Taiwans sogenannte neue “Südwärts”-Politik, mit der engere Wirtschaftsbeziehungen mit Südostasien und Indien angestrebt werden, sei kein Ersatz für die Handelsbeziehungen mit China. Dies gab heute James Huang, der Leiter des für die Förderung der Wirtschaftsverbindungen mit der Region neu eingerichteten Büros in einem Radiointerview bekannt.
Er reagierte damit auf Äußerungen Zhang Zhijuns, des Leiters von Festlandchinas Behörde für Taiwanangelegenheiten.
Zhang hatte die geplante Politik als einen Verstoß gegen wirtschaftliche Grundregeln bezeichnet und ihr keine Erfolgschancen eingeräumt. Taiwans Exporte nach China seien gegenwärtig so groß, dass dafür kein entsprechender Ersatzmarkt gefunden werden könne, so Zhang.
James Huang bezeichnete die neue Ausrichtung als ökonomisch und nicht politisch orientiert.
“Ich möchte mit aller Ernsthaftigkeit erklären, dass die Planung der neuen ‘Südwärts-Politik nicht wegen irgendwelcher Veränderungen der Handelsbeziehungen über die Taiwanstraße erfolgen oder diese ersetzen sollen. Alle wichtigen Länder der Welt engagieren sich aktiv in den ASEAN-Ländern, offen gesagt, arbeitet auch Festlandchina schon länger als wir mit den ASEAN-Ländern zusammen, und ich weiß nicht um wievielfach mehr als wir sie es tun.”

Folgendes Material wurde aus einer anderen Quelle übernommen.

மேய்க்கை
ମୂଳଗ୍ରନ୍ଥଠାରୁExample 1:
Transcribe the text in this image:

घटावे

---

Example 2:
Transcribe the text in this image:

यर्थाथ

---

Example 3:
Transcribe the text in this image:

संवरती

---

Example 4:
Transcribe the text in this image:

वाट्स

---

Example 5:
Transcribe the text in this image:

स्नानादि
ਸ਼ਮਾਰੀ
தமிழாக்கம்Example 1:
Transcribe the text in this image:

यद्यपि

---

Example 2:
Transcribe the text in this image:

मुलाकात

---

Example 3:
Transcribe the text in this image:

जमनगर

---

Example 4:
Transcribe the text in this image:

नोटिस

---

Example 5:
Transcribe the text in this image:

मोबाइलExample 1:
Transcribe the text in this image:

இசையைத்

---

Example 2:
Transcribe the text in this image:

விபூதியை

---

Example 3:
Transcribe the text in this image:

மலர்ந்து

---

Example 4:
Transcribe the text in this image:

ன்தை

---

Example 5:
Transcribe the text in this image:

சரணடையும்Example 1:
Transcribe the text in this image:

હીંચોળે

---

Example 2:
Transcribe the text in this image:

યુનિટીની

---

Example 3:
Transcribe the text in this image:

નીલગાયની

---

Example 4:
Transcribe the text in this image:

Die “Südwärts”-Politik sei ökonomisch und nicht politisch. Sie sei Industriepolitik. Zhang Zhijun argumentiere politisch, sagte James Huang.

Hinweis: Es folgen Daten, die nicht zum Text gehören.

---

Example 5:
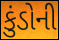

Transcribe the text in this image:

કુંડોની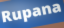
RupanaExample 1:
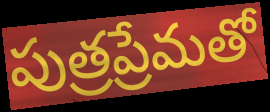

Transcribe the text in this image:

పుత్రప్రేమతో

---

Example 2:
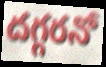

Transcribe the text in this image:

దగ్గరనో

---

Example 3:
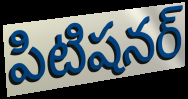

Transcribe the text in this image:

పిటిషనర్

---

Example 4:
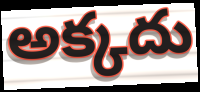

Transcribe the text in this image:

అక్కదు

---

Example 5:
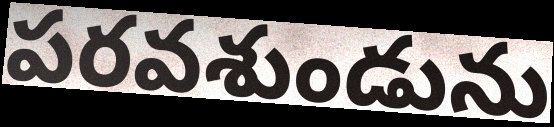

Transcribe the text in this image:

పరవశుండును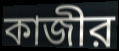
কাজীরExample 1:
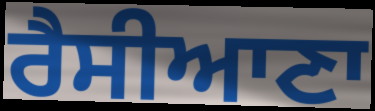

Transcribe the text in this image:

ਰੈਸੀਆਣਾ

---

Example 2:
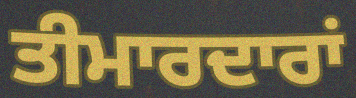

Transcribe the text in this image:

ਤੀਮਾਰਦਾਰਾਂ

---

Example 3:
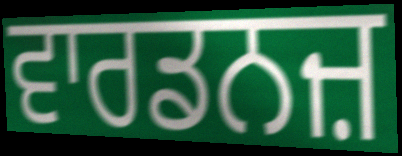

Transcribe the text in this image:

ਵਾਰਡਨਜ਼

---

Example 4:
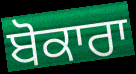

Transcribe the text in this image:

ਬੋਕਾਰਾ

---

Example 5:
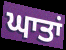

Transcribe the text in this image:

ਘਾਤਾਂ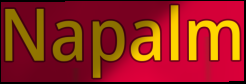
NapalmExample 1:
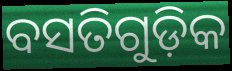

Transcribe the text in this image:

ବସତିଗୁଡ଼ିକ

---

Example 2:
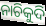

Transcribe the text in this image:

ନାଚିକୁଦି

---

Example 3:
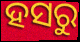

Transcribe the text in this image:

ହସରୁ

Taiwan weise auf dem südostasiatischen Markt zudem andere Stärken als die Volksrepublik China auf. Taiwan sei stark in den Bereichen Agrar- und Aquakulturtechnik, Schiffsbau, der Informationstechnologie und im Bereich der beruflichen Ausbildung. China verfolge auf anderer Ebene große Infrastrukturprojekte.